3. One purpose of the formal requisites stated in subsection (1) (a) is evidentiary. The requirement of written record minimizes the possibility of future dispute as to the terms of a security agreement and as to what property stands as collateral for the obligation secured."
The fact that the primary reason for requiring a written memorandum is evidentiary and the fact that in the instant case a description of the collateral was subsequently written in the agreement so that it accurately reflected the intent of both parties, leads this Court to conclude that upon completion of the requirements in § 9-203 a valid and enforceable security interest was created.
If appellant's interpretation of the law were correct and signing the security agreement had to be the final act in *152 creating the security interest, then it would have been logical for the legislature to place the signing requirement under subsection (c), of § 9-203(1) rather than under subsection (a), which is prior to the requirement in (b) that value be given and the requirement in (c) that the debtor have rights in the collateral.
The real question in cases such as the present must necessarily become whether the various requirements for creation of a security interest have been completed and not whether the requirements have been completed in any particular order.
For example, two parties could enter into a security agreement that contained a proper description of the collateral and a valid signature of the debtor, value could have been given, but, if the debtor had no rights in the collateral there would be no security interest until such rights were acquired. As stated in Illinois Revised Statutes, Chapter 26, § 9-203(2):
"A security interest attaches when it becomes enforceable against the debtor with respect to the collateral. Attachment occurs as soon as all of the events specified in subsection (1) have taken place unless explicit agreement postpones the time of attaching."
Appellant cites Cheatem v. Cook, 8 Ill. App.3rd 425, 290 N.E.2d 707 (1972), for the proposition that a security agreement must contain a description of the collateral at the time the agreement is signed by the debtor. The language cited by appellant was merely dictum in the case and the facts involved were totally dissimilar to the case at bar.
The issue in Cheatem leading to the discussion of requisites for a security interest was whether the trial court erred in refusing to admit certain evidence which the appellant asserted would tend to establish that an insurance agency acted as defendant Cook's agent in directing a cancellation of his insurance policy. The basis for the trial court's holding was the best evidence rule. The appellate court affirmed the trial court and also discussed the fact that the financing agreement did not, at the time it was signed by Cook, contain the name of the insurance company through which Cook was to be insured.

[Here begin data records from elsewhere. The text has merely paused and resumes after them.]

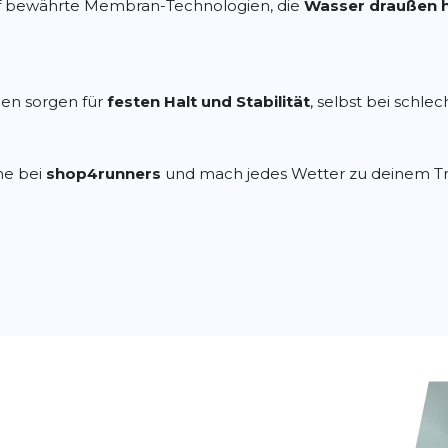
uf bewährte Membran-Technologien, die
Wasser draußen h
len sorgen für
festen Halt und Stabilität
, selbst bei schl
he bei
shop4runners
und mach jedes Wetter zu deinem Tra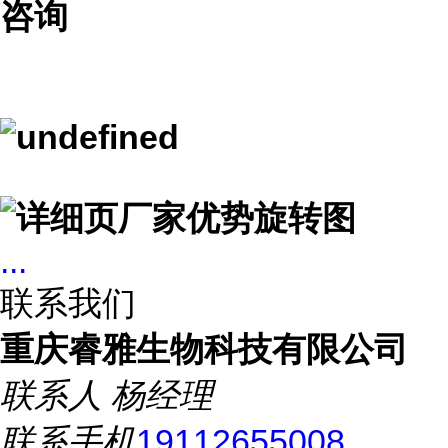
咨询
...
联系我们
重庆睿雅生物科技有限公司
联系人
杨经理
联系手机
19112655008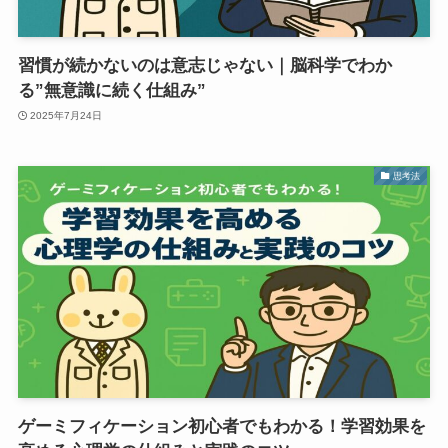
習慣が続かないのは意志じゃない｜脳科学でわか
る”無意識に続く仕組み”
2025年7月24日
思考法
ゲーミフィケーション初心者でもわかる！学習効果を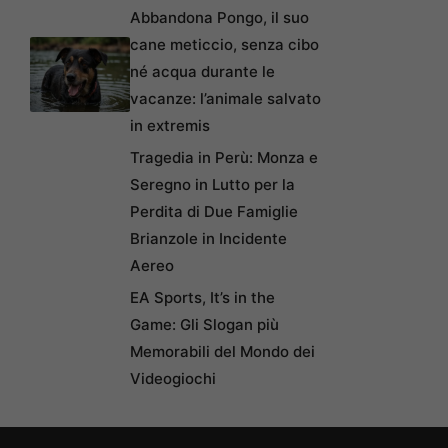
Abbandona Pongo, il suo
cane meticcio, senza cibo
né acqua durante le
vacanze: l’animale salvato
in extremis
Tragedia in Perù: Monza e
Seregno in Lutto per la
Perdita di Due Famiglie
Brianzole in Incidente
Aereo
EA Sports, It’s in the
Game: Gli Slogan più
Memorabili del Mondo dei
Videogiochi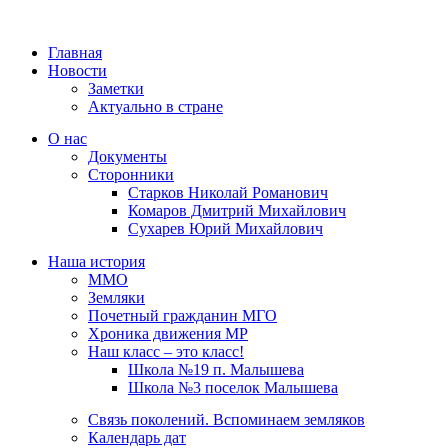
Главная
Новости
Заметки
Актуально в стране
О нас
Документы
Сторонники
Старков Николай Романович
Комаров Дмитрий Михайлович
Сухарев Юрий Михайлович
Наша история
ММО
Земляки
Почетный гражданин МГО
Хроника движения МР
Наш класс – это класс!
Школа №19 п. Малышева
Школа №3 поселок Малышева
Связь поколений. Вспоминаем земляков
Календарь дат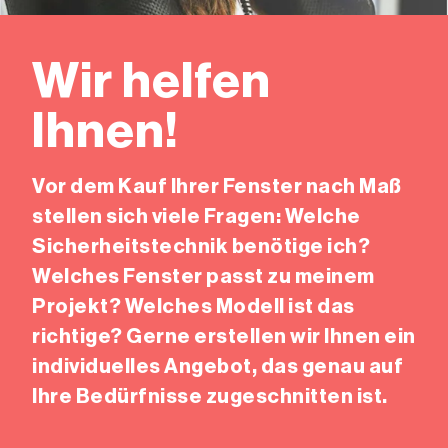
Wir helfen
Ihnen!
Vor dem Kauf Ihrer Fenster nach Maß
stellen sich viele Fragen: Welche
Sicherheitstechnik benötige ich?
Welches Fenster passt zu meinem
Projekt? Welches Modell ist das
richtige? Gerne erstellen wir Ihnen ein
individuelles Angebot, das genau auf
Ihre Bedürfnisse zugeschnitten ist.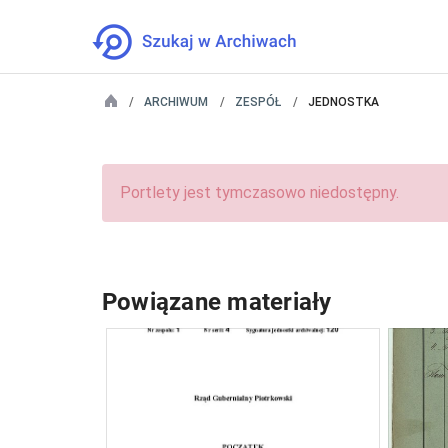
ARCHIWUM
ZESPÓŁ
JEDNOSTKA
Portlety jest tymczasowo niedostępny.
Powiązane materiały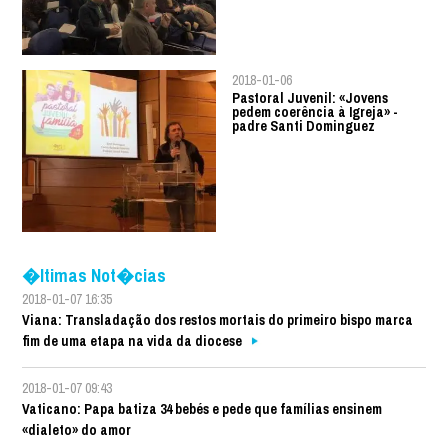
2018-01-06
Pastoral Juvenil: «Jovens
pedem coerência à Igreja» -
padre Santi Dominguez
�ltimas Not�cias
2018-01-07 16:35
Viana: Transladação dos restos mortais do primeiro bispo marca
fim de uma etapa na vida da diocese
2018-01-07 09:43
Vaticano: Papa batiza 34 bebés e pede que famílias ensinem
«dialeto» do amor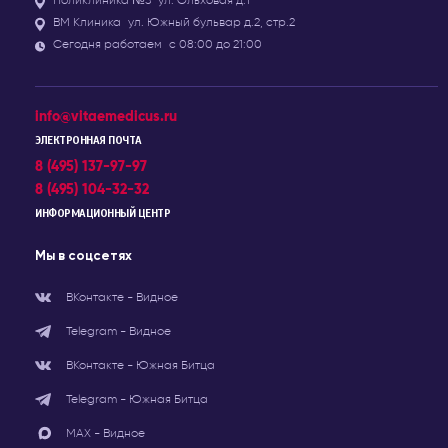
Поликлиника №3
ул. Ольховая д.1
ВМ Клиника
ул. Южный бульвар д.2, стр.2
Сегодня работаем
с 08:00 до 21:00
info@vitaemedicus.ru
ЭЛЕКТРОННАЯ ПОЧТА
8 (495) 137-97-97
8 (495) 104-32-32
ИНФОРМАЦИОННЫЙ ЦЕНТР
Мы в соцсетях
ВКонтакте - Видное
Telegram - Видное
ВКонтакте - Южная Битца
Telegram - Южная Битца
МАХ - Видное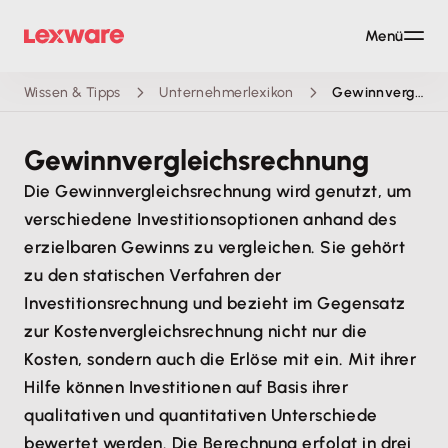
Menü
Wissen & Tipps
Unternehmerlexikon
Gewinnvergleichsrechnung
Gewinnvergleichsrechnung
Die Gewinnvergleichsrechnung wird genutzt, um
verschiedene Investitionsoptionen anhand des
erzielbaren Gewinns zu vergleichen. Sie gehört
zu den statischen Verfahren der
Investitionsrechnung und bezieht im Gegensatz
zur Kostenvergleichsrechnung nicht nur die
Kosten, sondern auch die Erlöse mit ein. Mit ihrer
Hilfe können Investitionen auf Basis ihrer
qualitativen und quantitativen Unterschiede
bewertet werden. Die Berechnung erfolgt in drei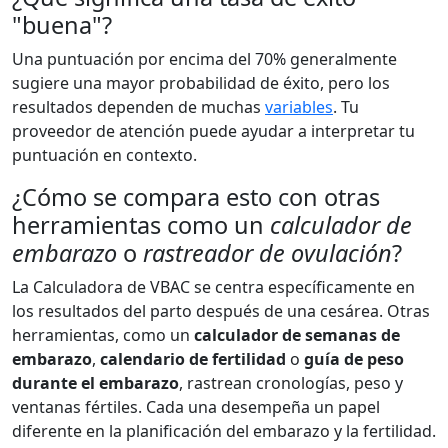
"buena"?
Una puntuación por encima del 70% generalmente
sugiere una mayor probabilidad de éxito, pero los
resultados dependen de muchas
variables
. Tu
proveedor de atención puede ayudar a interpretar tu
puntuación en contexto.
¿Cómo se compara esto con otras
herramientas como un
calculador de
embarazo
o
rastreador de ovulación
?
La Calculadora de VBAC se centra específicamente en
los resultados del parto después de una cesárea. Otras
herramientas, como un
calculador de semanas de
embarazo
,
calendario de fertilidad
o
guía de peso
durante el embarazo
, rastrean cronologías, peso y
ventanas fértiles. Cada una desempeña un papel
diferente en la planificación del embarazo y la fertilidad.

It is important to point out that in Cheatem the Court seemed to be confused in their use of the terms "financing agreement" and "security agreement", which makes the significance of their dictum even more questionable.
Based on the foregoing reasons,
It is hereby ordered that the order entered by the Bankruptcy Judge on November 27, 1974, ordering the Trustee to pay to Harrisburg Production Credit Association certain sums of money, be, and the same is hereby, affirmed.